| Excerpt to read |
*****

By BasketballLegend1234 • Score: 2 • April 10, 2025 1:01 AM
I've been told to put it behind me, but it still hurts. I just keep going over the way that these people spoke to me and how it didn't seem like I really did have closure.
Person A ratted me out in January of 2023 for backbiting someone two months earlier, saying "I can't let you backbite," but a year later he was saying the n-word again (he is not Black) and making death threats behind someone's back. When I told the individual he threatened, he got upset with me and said "It was the past," without addressing the hypocrisy. He would always say to me not to worry with "You aren't Black" or "You aren't Muslim" (I'm neither, but not the point). During Ramadan, when I told him cursing is against his religion, he brushed me off. He once posted a nauseating remark about my family and me, and after I asked him to say it to my face, he blocked me. He once posted that I am a "fking bchass Chinese kid" then deleted the post. We reconciled last summer, but he spam slurs again, blocked me after I confronted him, and bullied me in a group chat. When another person mocked me for going to see a therapist, he laughed.
Person B beat me in a friendly fight in Grade 9 and would not drop it. I later posted a harmless picture of him (he laughed at that) but lost it when someone brought it up. He called me out on vaping, stalking, and others—none of which was happening. When I spoke to him about it, he insulted my grammar and threatened me. Once my parents intervened and reported the incident to the school, he laughed at me for "crying to mommy" and kept mocking me in Mandarin. He told me I was a bad influence on Islam, then swore freely throughout Ramadan. When I told him about family issues, he mocked my depression, gossiped about what I shared with him, and accused me of faking. When I mentioned that my mom cried over the things he said, he told me I was lying. When I went to confront him one last time, he blocked me. Then later randomly insulted me again, comparing me to P. Diddy and trying to start fights.

*****

| Dataset records |
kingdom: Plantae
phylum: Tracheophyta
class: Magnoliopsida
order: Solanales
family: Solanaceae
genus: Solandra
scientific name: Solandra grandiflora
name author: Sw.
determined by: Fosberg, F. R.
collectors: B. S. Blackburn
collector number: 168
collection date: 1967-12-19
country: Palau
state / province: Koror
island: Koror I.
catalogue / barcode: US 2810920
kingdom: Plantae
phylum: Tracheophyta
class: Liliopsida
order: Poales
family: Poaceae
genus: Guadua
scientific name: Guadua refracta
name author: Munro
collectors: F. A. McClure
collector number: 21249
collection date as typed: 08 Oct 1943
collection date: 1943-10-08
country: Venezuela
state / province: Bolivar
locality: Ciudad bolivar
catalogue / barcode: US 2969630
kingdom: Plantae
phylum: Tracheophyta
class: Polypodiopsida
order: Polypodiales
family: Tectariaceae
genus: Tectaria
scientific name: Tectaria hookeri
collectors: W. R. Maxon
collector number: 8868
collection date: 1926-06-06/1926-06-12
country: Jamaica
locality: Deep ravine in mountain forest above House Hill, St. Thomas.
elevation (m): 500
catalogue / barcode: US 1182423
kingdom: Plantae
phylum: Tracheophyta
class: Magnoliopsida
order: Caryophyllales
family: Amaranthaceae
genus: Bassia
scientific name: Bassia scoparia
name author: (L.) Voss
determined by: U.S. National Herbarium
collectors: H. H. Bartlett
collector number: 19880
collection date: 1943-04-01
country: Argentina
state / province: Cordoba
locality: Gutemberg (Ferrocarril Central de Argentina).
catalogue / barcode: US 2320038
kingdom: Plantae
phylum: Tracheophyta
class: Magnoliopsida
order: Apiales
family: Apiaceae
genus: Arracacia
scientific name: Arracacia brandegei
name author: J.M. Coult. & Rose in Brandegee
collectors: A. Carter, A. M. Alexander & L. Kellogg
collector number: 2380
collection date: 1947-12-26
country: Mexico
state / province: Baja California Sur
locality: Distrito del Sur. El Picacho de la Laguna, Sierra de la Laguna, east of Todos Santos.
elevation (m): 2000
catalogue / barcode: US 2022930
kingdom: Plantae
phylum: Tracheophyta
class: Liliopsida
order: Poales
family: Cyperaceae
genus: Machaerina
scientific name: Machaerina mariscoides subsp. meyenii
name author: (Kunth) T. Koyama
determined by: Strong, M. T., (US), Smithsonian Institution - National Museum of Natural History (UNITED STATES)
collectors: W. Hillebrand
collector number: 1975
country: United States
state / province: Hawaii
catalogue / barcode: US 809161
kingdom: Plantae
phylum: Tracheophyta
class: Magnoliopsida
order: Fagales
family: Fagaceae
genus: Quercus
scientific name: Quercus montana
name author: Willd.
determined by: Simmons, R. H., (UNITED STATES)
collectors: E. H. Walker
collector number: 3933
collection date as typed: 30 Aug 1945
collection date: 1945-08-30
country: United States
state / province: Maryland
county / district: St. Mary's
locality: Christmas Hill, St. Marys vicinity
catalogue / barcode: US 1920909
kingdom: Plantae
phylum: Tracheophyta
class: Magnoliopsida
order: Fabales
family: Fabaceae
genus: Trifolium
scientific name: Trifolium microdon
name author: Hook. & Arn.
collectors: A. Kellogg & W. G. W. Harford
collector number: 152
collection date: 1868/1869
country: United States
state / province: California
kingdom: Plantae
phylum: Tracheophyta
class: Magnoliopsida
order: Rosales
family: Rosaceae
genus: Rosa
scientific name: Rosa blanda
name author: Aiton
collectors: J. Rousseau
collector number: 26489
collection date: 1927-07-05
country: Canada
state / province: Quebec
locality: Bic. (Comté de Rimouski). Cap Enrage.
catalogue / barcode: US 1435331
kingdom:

*****

| Problems to work on |
**1)** List the remarks that the forum post about Person A and Person B quotes Person A as saying to the writer. Leave out anything he posted online.
**2)** Continue the forum post about Person A and Person B from the point where it stops.

| Results by task |
**1)**
- "I can't let you backbite"
- "It was the past"
- "You aren't Black"
- "You aren't Muslim"

**2)**
Person C and I had conflicts in 7th grade but became friends again in 9th grade, or so I believed. He warmed up to me and even spent time with me but then said "We were never friends" and mocked me for switching schools. He bragged to others that I switched schools because he bullied me (I tower over him by 6 inches) and justified gossiping about my past by saying, "Friends deserve to know what you're like."
I know it’s a lot, but it’s been hard to let go. I’ve tried moving on, but the way they treated me, dismissed my feelings, and spread lies still sticks with me. AITAH for still being upset about it?
TL;DR: Three friends of mine who used to be my friends deceived me, spoke racist nonsense, made fun of my mental health, shared confidential information, hurled insults, and laughed about my pain. People tell me I should drop it, but I'm still wounded. AITAH?